Bu günlere nasıl geldik, bu zillet durumlarına niçin duçar olduk? Aziz olduğumuz günlerde nasıldık? Sorularının üzerinde içtenlikle düşünmek zorundayız. İslam “başımıza gelenlerin ellerimizin yaptıkları sonucu olduğunu” bildirir. O zaman ne yaptık ya da ne yapmamız gerekiyordu da onu ihmal ettik? Rabbimiz “yaratılış kıssası”nda işlediğimiz günahın, zulmün sorumlusunun kendimiz, nefsimiz olduğunu öğretir bizlere. Suçu ve suçluyu başka yerde aramayın, dönün kendinize bakın der. Bunu yapmadığımız zaman, düşmanımıza (şeytana), daha büyük bataklara çekilmemiz için fırsat vermiş oluruz. Suç öncelikle nefislerimizde aranmalıdır. Sıra sonra, izin ve mühlet verilen şeytan ve dostlarına gelecektir. Mümin “Tövbe” ile başlar işe. Tövbe, gereğince yapıldığı zaman suçu nefsinde arayan insanın doğru yola girmesi için bir imkândır. Tövbe, bir öz eleştiridir, gerekirse yaraya neşter vurmaktır. Mevcut durumumuzu değerler, ilkeler, amaçlar ve maslahat üzerinden yeniden ihya ve inşa ameliyesine girişmektir.
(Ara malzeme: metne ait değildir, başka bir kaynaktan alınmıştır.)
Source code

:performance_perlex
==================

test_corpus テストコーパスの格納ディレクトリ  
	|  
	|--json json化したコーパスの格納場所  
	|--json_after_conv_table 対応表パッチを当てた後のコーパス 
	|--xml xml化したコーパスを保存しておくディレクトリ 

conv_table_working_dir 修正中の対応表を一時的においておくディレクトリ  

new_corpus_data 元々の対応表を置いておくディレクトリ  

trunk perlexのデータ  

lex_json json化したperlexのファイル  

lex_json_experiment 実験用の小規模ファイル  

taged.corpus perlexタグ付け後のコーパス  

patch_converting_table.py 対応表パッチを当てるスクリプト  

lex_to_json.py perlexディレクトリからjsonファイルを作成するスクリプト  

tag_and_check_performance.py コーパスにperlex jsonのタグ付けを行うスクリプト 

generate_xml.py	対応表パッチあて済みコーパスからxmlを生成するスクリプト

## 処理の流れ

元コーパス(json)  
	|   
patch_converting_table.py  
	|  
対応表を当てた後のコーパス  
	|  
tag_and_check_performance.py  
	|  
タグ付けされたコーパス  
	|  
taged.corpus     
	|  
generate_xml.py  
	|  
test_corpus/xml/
Sahici sorgulamalar yapmak, uzun erimli sorumluluklara hazırlanmaktır.
17. yüzyılın sonlarında, Osmanlı Devleti’nin şahsında temsil edilen İslam Medeniyeti, inkıraz sinyalleri vermeye başladı. Bunun devlet ve medeniyetin kendi bünyesinden kaynaklanan sebepleri olduğu gibi bu devlet ve medeniyete hasım olanlardan da kaynaklanan sebepleri bulunmaktadır. İkisini birlikte düşünmek zorundayız. İslam; varlığı, hayatı, ilişkileri Tevhid- irk, İman- üfür, Adalet-Zulüm, Takva-Fücur temelinde anlamamızı öğütler. Muhasebe iki taraflı yapıldığında anlamlıdır. İstanbul’un Fethi İslam ve Müslümanların Anadolu üzerinden yeniden yükselişi olurken, Bizans ve onun şahsında Batı için bir dibe vuruş ve aynı zamanda sıçramanın başlangıcı olmuştu. Hayat böyledir, yükseliş ve inkıraz medeniyetlerin kaderidir. Bize düşen bu kaderi mümince anlamak ve karşılamaktır. Bu minvalde medeniyetler ve onların oluşturduğu ilmi, zihinsel, kurumsal çerçevelerin ilanihaye devem edeceğini düşünmek, bu çerçevelerde ısrar etmek Sünnetullah’a ve ed- Din’in doğasına aykırı bir tutumdur. Bizim ilanihaye savunacağımız ve ısrar edeceğimiz İslami değer, ilke, amaç ve maslahatlardır. Bize düşen, bu referansların rehberliğinde kendi çağımızın dilini ve üslubunu oluşturmaktır.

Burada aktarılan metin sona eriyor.